**Assigned task:** Gather every line in the material below that contains the string "produktu". Letter case must match.

----

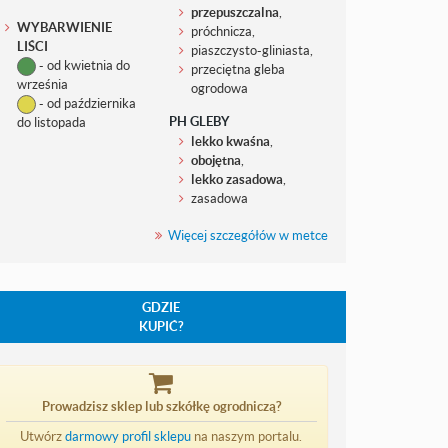
przepuszczalna
,
WYBARWIENIE
próchnicza,
LIŚCI
piaszczysto-gliniasta,
- od kwietnia do
przeciętna gleba
września
ogrodowa
- od października
PH GLEBY
do listopada
lekko kwaśna
,
obojętna
,
lekko zasadowa
,
zasadowa
Więcej szczegółów w metce
GDZIE
KUPIĆ?
Prowadzisz sklep lub szkółkę ogrodniczą?
Utwórz
darmowy profil sklepu
na naszym portalu.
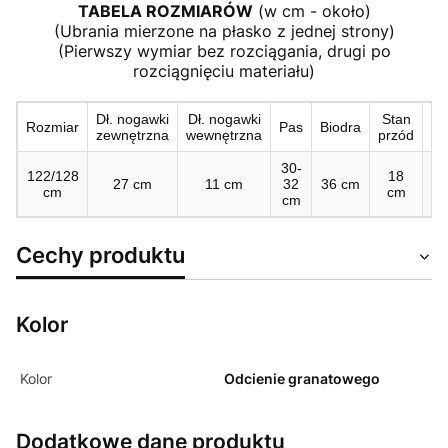
TABELA ROZMIARÓW
(w cm - około)
(Ubrania mierzone na płasko z jednej strony)
(Pierwszy wymiar bez rozciągania, drugi po
rozciągnięciu materiału)
Dł. nogawki
Dł. nogawki
Stan
St
Rozmiar
Pas
Biodra
zewnętrzna
wewnętrzna
przód
ty
30-
122/128
18
2
27 cm
11 cm
32
36 cm
cm
cm
c
cm
Cechy produktu
Kolor
Kolor
Odcienie granatowego
Dodatkowe dane produktu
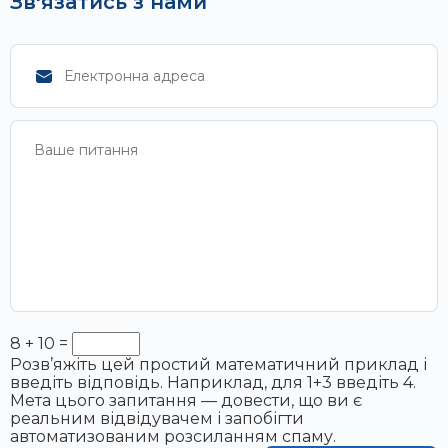
Зв'язатись з нами
8 + 10 =
Розв’яжіть цей простий математичний приклад і
введіть відповідь. Наприклад, для 1+3 введіть 4.
Мета цього запитання — довести, що ви є
реальним відвідувачем і запобігти
автоматизованим розсиланням спаму.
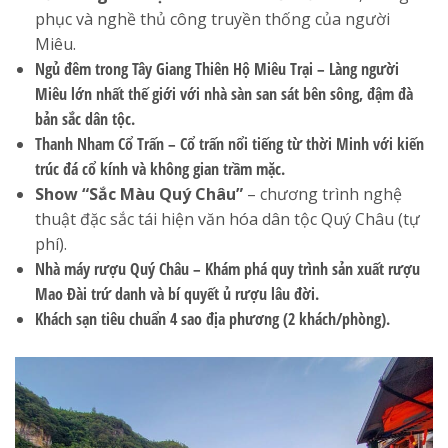
phục và nghề thủ công truyền thống của người
Miêu.
Ngủ đêm trong Tây Giang Thiên Hộ Miêu Trại
– Làng người
Miêu lớn nhất thế giới với nhà sàn san sát bên sông, đậm đà
bản sắc dân tộc.
Thanh Nham Cổ Trấn
– Cổ trấn nổi tiếng từ thời Minh với kiến
trúc đá cổ kính và không gian trầm mặc.
Show “Sắc Màu Quý Châu”
– chương trình nghệ
thuật đặc sắc tái hiện văn hóa dân tộc Quý Châu (tự
phí).
Nhà máy rượu Quý Châu
– Khám phá quy trình sản xuất rượu
Mao Đài trứ danh và bí quyết ủ rượu lâu đời.
Khách sạn tiêu chuẩn 4 sao địa phương (2 khách/phòng).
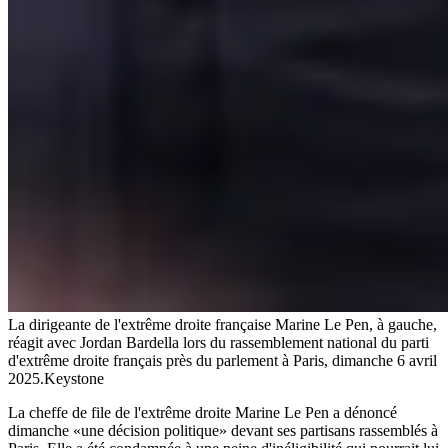
La dirigeante de l'extrême droite française Marine Le Pen, à gauche,
réagit avec Jordan Bardella lors du rassemblement national du parti
d'extrême droite français près du parlement à Paris, dimanche 6 avril
2025.
Keystone
La cheffe de file de l'extrême droite Marine Le Pen a dénoncé
dimanche «une décision politique» devant ses partisans rassemblés à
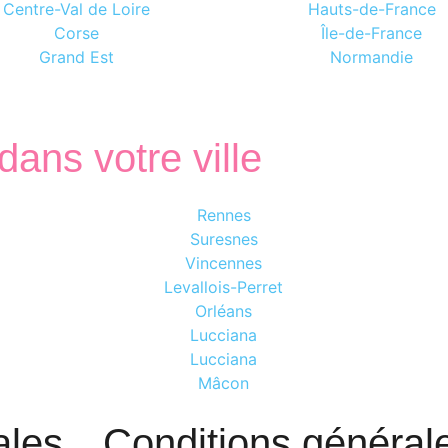
Centre-Val de Loire
Hauts-de-France
Corse
Île-de-France
Grand Est
Normandie
ans votre ville
Rennes
Suresnes
Vincennes
Levallois-Perret
Orléans
Lucciana
Lucciana
Mâcon
ales
Conditions générales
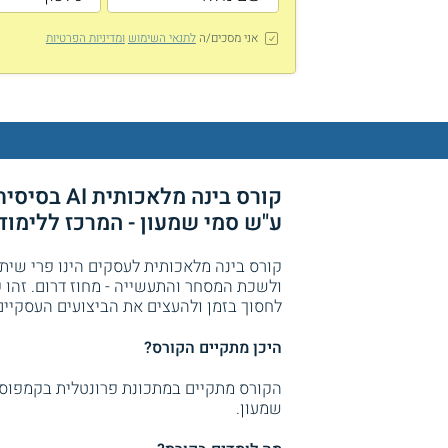
אני מסכים/ה
לתנאי השימוש
ומדיניות הפרטיות
ע"ש סמי שמעון - המרכז ללימודי
ולשכת המסחר והתעשייה - מחוז דרום. זהו 
לחסוך בזמן ולהעצים את הביצועים העסקיים ב
היכן מתקיים הקורס?
שמעון.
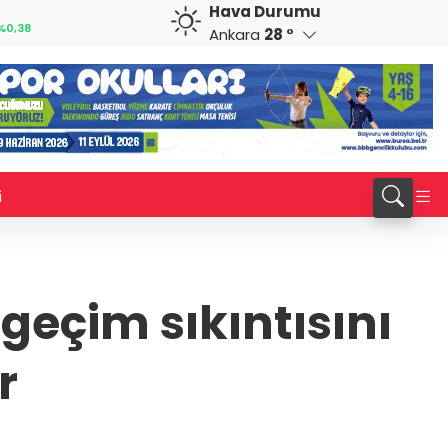
Hava Durumu
CAD
RUB
%0,82
34,1883
%0,73
0,5822
%0,65
Ankara
28 °
i
geçim sıkıntısını
r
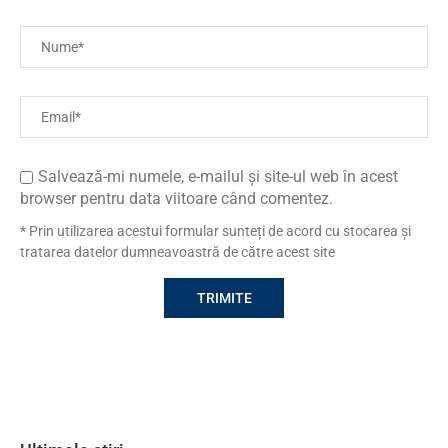
Salvează-mi numele, e-mailul și site-ul web în acest
browser pentru data viitoare când comentez.
* Prin utilizarea acestui formular sunteți de acord cu stocarea și
tratarea datelor dumneavoastră de către acest site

----

**Expected answer:**
Cechy produktu
Dodatkowe dane produktu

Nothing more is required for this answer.